Some of the main cellular and molecular features of Friedreich’s ataxia, in particular mitochondrial iron accumulation, increased oxidative stress, and lipid peroxidation, are also the hallmark features of a cell death pathway called ferroptosis.
Ferroptosis was first described in 2012 and has been implicated in nerve cells’ degeneration in Parkinson’s and Alzheimer’s disease. Now, a team led by researchers from the Children’s Hospital of Philadelphia explored the role of ferroptosis in Friedreich’s ataxia.
The team found that cells derived from a patient with Friedreich’s ataxia were very sensitive to ferroptosis. After they chemically induced ferroptosis, only 4-10% of the Friedreich’s ataxia cells survived, compared to 34-55% of the healthy control cells.

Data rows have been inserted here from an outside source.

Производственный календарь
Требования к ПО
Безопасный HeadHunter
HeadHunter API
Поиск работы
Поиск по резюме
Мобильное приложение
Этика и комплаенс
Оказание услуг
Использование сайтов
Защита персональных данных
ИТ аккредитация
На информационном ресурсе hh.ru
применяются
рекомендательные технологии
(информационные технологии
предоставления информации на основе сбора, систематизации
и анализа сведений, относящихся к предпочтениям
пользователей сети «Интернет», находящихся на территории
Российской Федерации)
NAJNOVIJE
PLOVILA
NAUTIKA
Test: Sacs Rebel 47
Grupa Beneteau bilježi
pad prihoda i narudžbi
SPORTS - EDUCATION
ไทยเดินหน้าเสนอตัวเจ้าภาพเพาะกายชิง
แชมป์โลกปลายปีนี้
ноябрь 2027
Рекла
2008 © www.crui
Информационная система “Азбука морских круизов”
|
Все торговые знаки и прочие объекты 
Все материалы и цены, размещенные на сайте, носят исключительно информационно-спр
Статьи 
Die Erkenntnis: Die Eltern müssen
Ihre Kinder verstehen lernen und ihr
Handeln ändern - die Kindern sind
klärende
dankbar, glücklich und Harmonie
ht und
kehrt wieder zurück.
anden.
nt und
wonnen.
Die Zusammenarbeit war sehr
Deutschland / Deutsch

A similar result was observed in cells collected from a mouse model of Friedreich’s ataxia.
Using two well-described chemical inhibitors of ferroptosis, called Fer-1 and SRS11-92, the team could rescue both mice and human-derived cells and prevent their ferroptosis-induced death.
In addition, using another inhibitor that specifically acts on the mitochondria — the cell’s powerhouses that are known to play an important role in Friedreich’s ataxia — the team got similar cell survival recovery.
Next, the team genetically manipulated healthy human cells to lack frataxin protein, similar to what happens in Friedreich’s ataxia patients. Loss of the protein led the cells to die; however, treatment with SRS11-92 prevented cell death by 33% compared to a placebo.
Supported by these findings the team believes that ferroptosis inhibitors can effectively protect Friedreich’s ataxia cells.